Two cameras would be used here, one at the till points (because managers usually need to know how many of their tills are operating) and one for the people still in the queue.
With our queuing information system, managers can test different strategies to reduce queuing times. As queuing data can be integrated with a POS (point-of-sale) system, retailers can check whether reducing queues not only makes for happier customers but also increases sales.
Companies can compare queuing times across bank branches, retail stores and departments, and help managers plan for when to perform tasks like restocking shelves and when to instead have staff looking after customers. It also provides managers with evidence that they need resources for more staff at busy periods.
Monitoring queues is not just useful for retailers. Airports, for example, use video queue monitoring to see how long people are waiting to go through security, and banks improve their service by measuring queue lengths. Theme park visitors around the world are discouraged by queuing - with three-quarters of UK visitors saying that queueing is their chief frustration (Omnico, 2017).
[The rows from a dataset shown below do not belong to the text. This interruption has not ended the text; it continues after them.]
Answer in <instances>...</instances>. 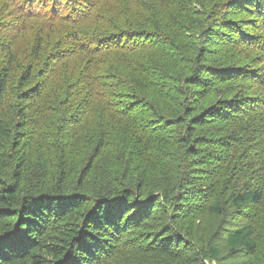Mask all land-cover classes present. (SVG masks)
<instances>
[{
	"label": "rangeland",
	"instance_id": "obj_1",
	"mask_svg": "<svg viewBox=\"0 0 264 264\" xmlns=\"http://www.w3.org/2000/svg\"><path fill=\"white\" fill-rule=\"evenodd\" d=\"M56 1L59 0H0V71L6 66V61L11 60L5 49L11 43L6 46L5 41L14 42L13 68L0 100V123L6 125L11 133L4 142V153L11 154L13 159L6 160V164L0 161V177L9 179L16 165L24 161L23 184L31 191L56 184L54 179L62 170L69 180L74 181L107 130L114 132L113 146L104 147L103 156L97 158L96 166L101 170L110 166L119 168V161L113 158L119 152L116 145L120 144L118 139L122 138L123 130H133L135 126L148 132L149 127L145 124L155 117H151L148 106L143 103L130 105L133 99L121 93L117 74L129 75L130 82L139 86V70L146 68L147 86L154 94L163 95L167 89H173L174 83L160 79L159 73L163 72L161 67L171 72L173 62L170 60L186 62L196 57V39L202 41L212 35L209 47L213 51L209 60L219 66L216 72L221 77L211 76L204 80V89L208 91L204 104L225 98L226 94H239V100L243 103L239 110L242 117L232 123L216 121L203 127V133L232 135V147L229 150L212 147L217 153V160L204 155L196 160L198 165L193 172L197 173H192V181L189 182L197 186L198 192L203 188L209 190L215 186L223 169L228 167L225 178L236 176L237 185L262 184L259 181L262 179L260 168H264V118L251 121L254 119L252 114H262L258 105L263 101L261 95L264 94V50L256 47V42L264 47V27L261 26V15L257 17L254 14L259 0H213L209 8L191 5L193 13L189 19H185L181 12L185 0H133L128 5L123 0H100L94 7L95 18L78 24L67 23L50 12H43L49 11ZM72 2L73 10L77 8L76 2L78 8L81 7L80 0ZM116 6H122L117 9L120 12L114 9ZM150 6V10L155 8L156 13L149 17ZM143 7L147 8L145 13L141 12ZM157 20L167 25L164 31L156 27ZM193 22L205 23L208 27L202 31L203 34H198L199 29L194 28ZM70 23L75 25L76 31ZM185 24L181 32L180 25ZM114 27L131 31L147 30L137 32L139 36H133L131 32L123 33L124 37L110 43L108 49L111 52L101 56L98 62L95 59L100 55L90 58V54L84 50L86 46L90 49L96 43L85 42L84 37L79 39V35L72 38L80 28L85 35L93 30L109 36ZM186 27L191 30L184 31ZM105 40L110 42V39ZM119 42H122L121 47ZM161 61L164 66L160 65ZM166 62L169 67H166ZM29 68L31 75L27 79ZM97 93H107L111 104L104 98L94 99ZM259 96L261 100L257 103ZM90 97L92 99L89 100ZM120 112L124 116H118ZM155 120L151 123H155L161 134L175 138V127L158 125ZM20 127L22 129L18 131ZM15 131L19 132L20 137H15ZM132 135L125 137L131 138ZM227 154L232 156L230 164L222 159ZM104 175L94 168L88 191L100 192ZM150 177L154 176L150 174ZM223 182L221 178L217 196L225 214L208 210L210 197L206 201L189 199L191 215L186 224L189 229L182 230H192L187 234L190 245L181 246L180 251L198 252L216 245L220 248L218 259H206L205 264H238L247 260L264 264V197L238 210L232 209L221 188ZM202 196H206V193L203 192ZM212 196L215 197V191ZM247 222L253 225L257 250L254 253H230L223 242V227ZM139 237L138 234L135 238L130 235V246H138ZM131 257L132 251L116 250L105 258L107 261L104 263L167 262L156 252L138 251L137 256Z\"/></svg>",
	"mask_w": 264,
	"mask_h": 264
},
{
	"label": "trees",
	"instance_id": "obj_2",
	"mask_svg": "<svg viewBox=\"0 0 264 264\" xmlns=\"http://www.w3.org/2000/svg\"><path fill=\"white\" fill-rule=\"evenodd\" d=\"M59 1L52 3L49 11L43 12H50L60 19H65L67 23L78 24L95 18L94 7L100 0H80L81 7L78 8L76 2L77 8L74 10L73 0ZM123 1L127 5L133 2ZM256 4L257 11L254 14L257 17L261 15L263 23L261 26L264 27V0H259ZM183 5L181 7L183 17L189 19L193 13L191 5L209 8L213 5V0H185ZM121 7L116 6L114 9L120 12L117 9ZM150 9L151 6L149 17L150 14L156 13L155 8ZM146 11L145 7L141 10L142 13ZM156 22V27L164 31L167 25L165 26L161 20ZM72 23L70 24L75 30ZM143 23L140 24L146 25ZM193 23L194 28L199 29L198 34H203L202 31L208 27L205 23L204 25ZM185 26L186 24L180 25L181 32ZM145 30L147 29L131 31L114 27L107 36L93 30L85 35L80 28L72 38L79 35V39L84 37L85 42L92 45L96 43L90 49L86 46L84 50L90 54V58L100 55L95 59L98 62L101 56L111 52L108 48L116 43L115 40L124 37L123 33L131 32L133 36H139L137 32ZM190 30L186 27L184 31ZM212 37L208 35L202 41L196 39V57L186 62L170 60L173 62L171 72L161 67L163 72L159 73L160 79H168L174 83L173 89H167L163 95L154 94L150 86H147L148 73H144L146 68L139 70L141 72L139 86L130 82L129 75L117 74L121 93L133 99L130 105L139 106L143 103L148 106L151 117L157 119L158 125L176 128L175 138L161 134L155 123H151L156 120L151 118L150 122L145 124L149 127L148 132L142 127L136 129L135 126L133 130H123L122 138L118 139L120 144L116 145L119 152L113 158L114 161L116 159L119 161L120 167L117 169L110 166L101 170L96 166L97 158L103 156L104 147L113 146L114 132L107 130L79 177L74 181L69 180L62 170L54 179L56 184L31 191L23 184L24 161L16 165L9 179L0 177V264H103L107 261L105 258L113 255L116 250L132 251L131 258L137 256L138 251L156 252L167 260L165 264H205L206 259H218L220 248L216 245H212L208 250L202 248L198 252L180 251L181 246L187 243L190 245L187 234L192 233V230H182L189 229L186 225L191 215L189 199L206 201L210 197L208 210L225 214L226 211L220 206L217 196L220 180L223 178L221 188L229 207L238 210L256 203L264 197V168H260L262 179L259 182L262 184L237 185L236 176L225 178L228 167L223 169L215 186L209 190L203 188L198 192L197 186L189 182L192 181L190 179L193 174L197 173L193 172V169H197L196 160L203 155L208 159L217 160L218 158H215L217 153L212 147L219 146L220 149L226 150L232 147V135L203 133L201 132L203 127L216 121L232 123L242 117L239 110L243 103L239 100V94L232 96L231 93L226 94L225 98L204 104L208 93L203 86L204 80L211 76L221 77V74L216 72L219 66L209 60L210 52L213 51L209 47L212 44ZM104 39H110V42L106 40L104 42ZM39 40L40 37L36 39V44ZM5 43L6 46L11 43L5 47L11 60L6 61V66L4 65L0 71V100L10 79L14 59V42ZM121 43L119 42V47L122 46ZM256 43V47L264 50V47ZM168 62L166 67H169ZM162 63L160 65L164 66ZM179 66L183 68L180 69ZM30 75L29 68L27 79ZM258 80L261 81V78ZM210 87L211 85L208 86ZM107 96V93H97L93 98L96 100L104 98L109 102ZM261 97L263 101L260 102ZM261 97H258L257 103L260 102L258 109L262 114H252L254 119L251 121L264 118V94ZM118 116H124L123 112ZM21 129L22 127L18 128V131ZM18 131H15L17 138L20 137ZM129 133L133 134V137H125L130 135ZM10 135L7 126L0 123V161H5L4 164L6 160L13 159L11 154L4 153V142ZM222 159L223 162L230 164L232 156L227 154ZM94 168L105 175L102 184L100 183L101 191L91 193L88 189ZM150 174L154 177L151 178ZM214 191L215 197L212 196ZM203 192L206 196H202ZM137 234L140 235L138 246H130L129 236L133 235L135 238ZM253 235L254 228L251 222L230 224L226 228L223 227L222 232L224 245L230 253H254L257 250V243ZM145 244L147 246H144ZM238 264L255 262L247 260Z\"/></svg>",
	"mask_w": 264,
	"mask_h": 264
}]
</instances>
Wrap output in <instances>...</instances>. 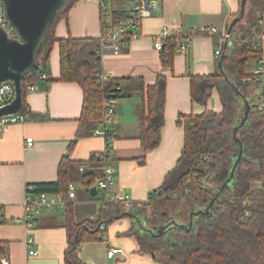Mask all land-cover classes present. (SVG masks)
<instances>
[{
	"label": "crops",
	"instance_id": "crops-1",
	"mask_svg": "<svg viewBox=\"0 0 264 264\" xmlns=\"http://www.w3.org/2000/svg\"><path fill=\"white\" fill-rule=\"evenodd\" d=\"M152 1L155 9L150 17L142 20L139 32L126 28L124 42L117 43V53L110 50L100 52L103 74L117 81L120 94L116 105L118 124L112 128L114 136L111 148L116 183L109 194L115 196L124 192L133 203L143 204L154 197L153 194L161 188L166 176L182 157L185 131L178 122L184 123L186 117L199 116L207 110L218 114L223 110L216 89L206 107L192 99L191 77L213 76L218 72L220 58L215 55L219 48L217 37H193L186 45L185 52L177 50L171 69L163 68L161 52L155 49L154 39L165 29L171 30L173 35L178 31L186 33L209 27L222 32L226 21L230 25L239 14L243 2ZM131 7V0H113L104 12L98 2L78 0L67 17L57 23L55 38H92L101 41L111 38L117 30L112 27L113 15L118 11L130 14ZM260 22L259 31L264 34L263 16ZM134 35L141 36L135 38ZM181 45L183 39L180 40ZM232 45L233 40H230L225 47L231 48ZM260 49L264 60V40ZM254 64L255 70L258 65L256 61ZM44 73L48 77L36 82L38 90L27 92L29 113L26 123L12 125L0 132V242L7 244L11 264H67L65 254L69 246L70 213L76 224L97 222L106 198V193L99 190L94 200L82 190H76V198L65 211L44 212L30 220L31 227L24 222L28 187L57 183L65 162L69 163V184H74L79 174L81 180L85 174H93L97 182L103 178L100 162L91 161V157L98 158L103 152L105 139L93 134L78 137L84 104L83 91L76 83L59 80L58 43L52 47L49 65ZM159 76L166 78L164 126L160 131V145L146 151L140 139L143 130L140 116L143 113L145 117L148 116L147 89L156 84ZM262 88L255 87L249 101L257 103ZM251 96H256V99L253 100ZM28 138H33L31 149L27 148ZM80 168H84V171ZM133 225L134 221L129 218L102 225V241L82 244L78 253L80 260L84 264H161L153 256L139 253L137 241L128 236ZM29 239L34 242L31 247ZM110 248H120L123 253L108 260ZM30 249L38 251V256H30Z\"/></svg>",
	"mask_w": 264,
	"mask_h": 264
},
{
	"label": "trees",
	"instance_id": "trees-1",
	"mask_svg": "<svg viewBox=\"0 0 264 264\" xmlns=\"http://www.w3.org/2000/svg\"><path fill=\"white\" fill-rule=\"evenodd\" d=\"M76 1H70L51 27L40 71L22 80V113L27 109V85L38 82V75L47 70L52 47L58 43L59 80L76 83L82 89L84 104L78 137H88L103 116L105 98L113 95L118 99L120 94L116 80H101V40L55 38L57 23L67 17ZM263 14L264 0H248L230 24H234L233 45L223 46L218 72L191 77L193 101L206 107L216 89L223 110L219 114L207 110L178 122L185 131L182 157L149 203L132 202L128 210L125 203L107 202L99 221L82 224H76L70 213L67 264H84L78 254L80 246L102 241V225L122 218L134 221L128 236L137 241L139 253L151 255L161 264H264V109H260L259 102L249 101L251 84L247 82L252 77L249 66L263 56L261 49L253 47ZM129 17L118 11L113 15L112 27L118 28ZM237 18L241 20L234 23ZM183 35L181 32L165 40L161 51L164 69L173 67ZM262 89L259 97L264 95ZM165 91L164 76L147 89L148 116H140V139L146 151L160 145ZM95 160L99 158L92 156L91 161ZM68 166L65 162L61 167L57 183L35 186L36 192L67 197ZM82 182L88 189L97 185L93 174L83 175ZM5 256L7 244L0 242V258Z\"/></svg>",
	"mask_w": 264,
	"mask_h": 264
},
{
	"label": "built area",
	"instance_id": "built-area-1",
	"mask_svg": "<svg viewBox=\"0 0 264 264\" xmlns=\"http://www.w3.org/2000/svg\"><path fill=\"white\" fill-rule=\"evenodd\" d=\"M89 2H98L102 11H107L113 0H87ZM132 7L130 10V17L125 22L121 23L117 28L115 34L108 39H103L101 41L100 51L104 52L110 50L114 53L119 51L118 42L123 40V35L126 28L135 29L137 32L140 31L141 22L143 19L148 18L152 15V11L155 9V4L152 0H131ZM4 32L8 39L17 40V35L13 29L8 24L5 18V5L2 0H0V33ZM178 31L175 34H180ZM203 35V36H215L218 39L219 48L216 50V58L221 57L222 48L228 41L233 39V34L228 32V25L225 23L224 30L219 32L218 29L214 27L202 28L195 31L184 32L183 35V45L179 46L178 51L183 53L186 50V45L191 42L193 37ZM141 36V35H139ZM134 35L135 38L139 37ZM173 36L171 30H163L155 39L154 47L157 51H162L164 42L167 38ZM264 40L263 33H256L253 41V47L260 49L262 47V41ZM258 67L254 70L252 77L247 79V82L251 85L260 83L261 87H264V60L260 59L256 61ZM48 77L47 73H41L38 75V80H46ZM102 82H107L108 78L104 76L101 77ZM27 92H36L38 87L36 83H31L26 87ZM15 100V85L12 81H7L0 84V109L10 105ZM118 99L109 95L105 98L102 105L103 116L98 123L97 128L94 130V136H103L105 139V149L99 155V162L101 164V169L103 171V178L97 182V189L99 191L106 193V198L104 200L103 206L107 202L118 201L126 204V208L130 209L132 205L131 198L125 195L124 192L117 193L115 196L109 194V191L115 187L116 177L115 168L112 165L111 148L113 146V136L114 132L112 128L118 124L116 105ZM260 109H264V95L259 97ZM29 109H26L25 113L22 110L14 115L2 116L0 117V132L6 131L10 126L16 124H24L27 121V115ZM33 147V138L27 139V148L31 149ZM83 172L84 168H80ZM36 187H28L26 198L24 202L25 209V220L28 227H31L30 220L37 218L38 216L44 214V212H54L59 209L65 211L67 206L76 198V186L74 184H69L67 189V197L62 194L46 193V192H36ZM19 223V221H18ZM104 230V226L101 227ZM32 239H29V247L33 245ZM123 250L120 248H110L107 252L108 260L114 259L117 255L122 254ZM30 256H38L39 252L30 249ZM0 264H11L8 256L0 258Z\"/></svg>",
	"mask_w": 264,
	"mask_h": 264
},
{
	"label": "water",
	"instance_id": "water-1",
	"mask_svg": "<svg viewBox=\"0 0 264 264\" xmlns=\"http://www.w3.org/2000/svg\"><path fill=\"white\" fill-rule=\"evenodd\" d=\"M2 1L5 5V18L18 38L10 40L4 32L0 33V84L12 81L15 85V100L0 109V117L14 115L22 110V80L40 71L51 27L72 0ZM247 1L243 0L241 7H244ZM240 20L237 18L234 23ZM233 25L229 32H232ZM87 192L91 197L98 195L96 186Z\"/></svg>",
	"mask_w": 264,
	"mask_h": 264
},
{
	"label": "rangeland",
	"instance_id": "rangeland-1",
	"mask_svg": "<svg viewBox=\"0 0 264 264\" xmlns=\"http://www.w3.org/2000/svg\"><path fill=\"white\" fill-rule=\"evenodd\" d=\"M263 17H264V15H263ZM260 24H261V22H260ZM226 25H228V22L226 21ZM228 32H229V30H228ZM230 33H232V32H230ZM256 64H254V62L253 63H251V65L249 66V72H251L252 74H253V72H254V66H255ZM253 68V69H252ZM254 86V87H253ZM253 86L251 87V89L252 90H250V95H252V94H254V90L253 89H255V87H257V84H253ZM260 87V86H259ZM252 93V94H251ZM252 97V96H251ZM257 97H259V96H257ZM252 99L253 100H255L256 99V96L255 97H252ZM257 102H259V101H257ZM246 103V102H245ZM74 185L76 186V189L77 190H82L83 192H85V194H86V196H88V197H90L91 198V200H94V199H97V197H91V195H89L90 193L89 192H87V188L84 186V184H83V182H82V180H81V175L79 174V176H78V178L77 179H75L74 180ZM256 187V186H255ZM102 193V192H101ZM100 193V194H101ZM102 195V194H101Z\"/></svg>",
	"mask_w": 264,
	"mask_h": 264
}]
</instances>
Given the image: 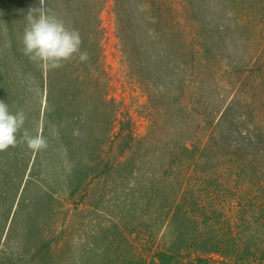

Queues at airport security are monitored with camera and counting technology
The number of visitors at different times is surprisingly constant. A business that is very busy Friday at 4 o'clock will likely be busy at that time every Friday. With a historic record of footfall and queue lengths throughout the day, businesses can predict when more staff are needed to help customers. On a shorter timescale, knowing how many people entered a store 15 minutes ago makes it easy to predict how long the queues will shortly be. Retailers can be ready with more staff to help customers and pre-empt long queues.
More than Queue Management: Business Analytics
The video people counting system can not only monitor queues but measure footfall, generate heat maps of the areas people visit, show current occupancy, record how long people pause and displays and produce other valuable business information.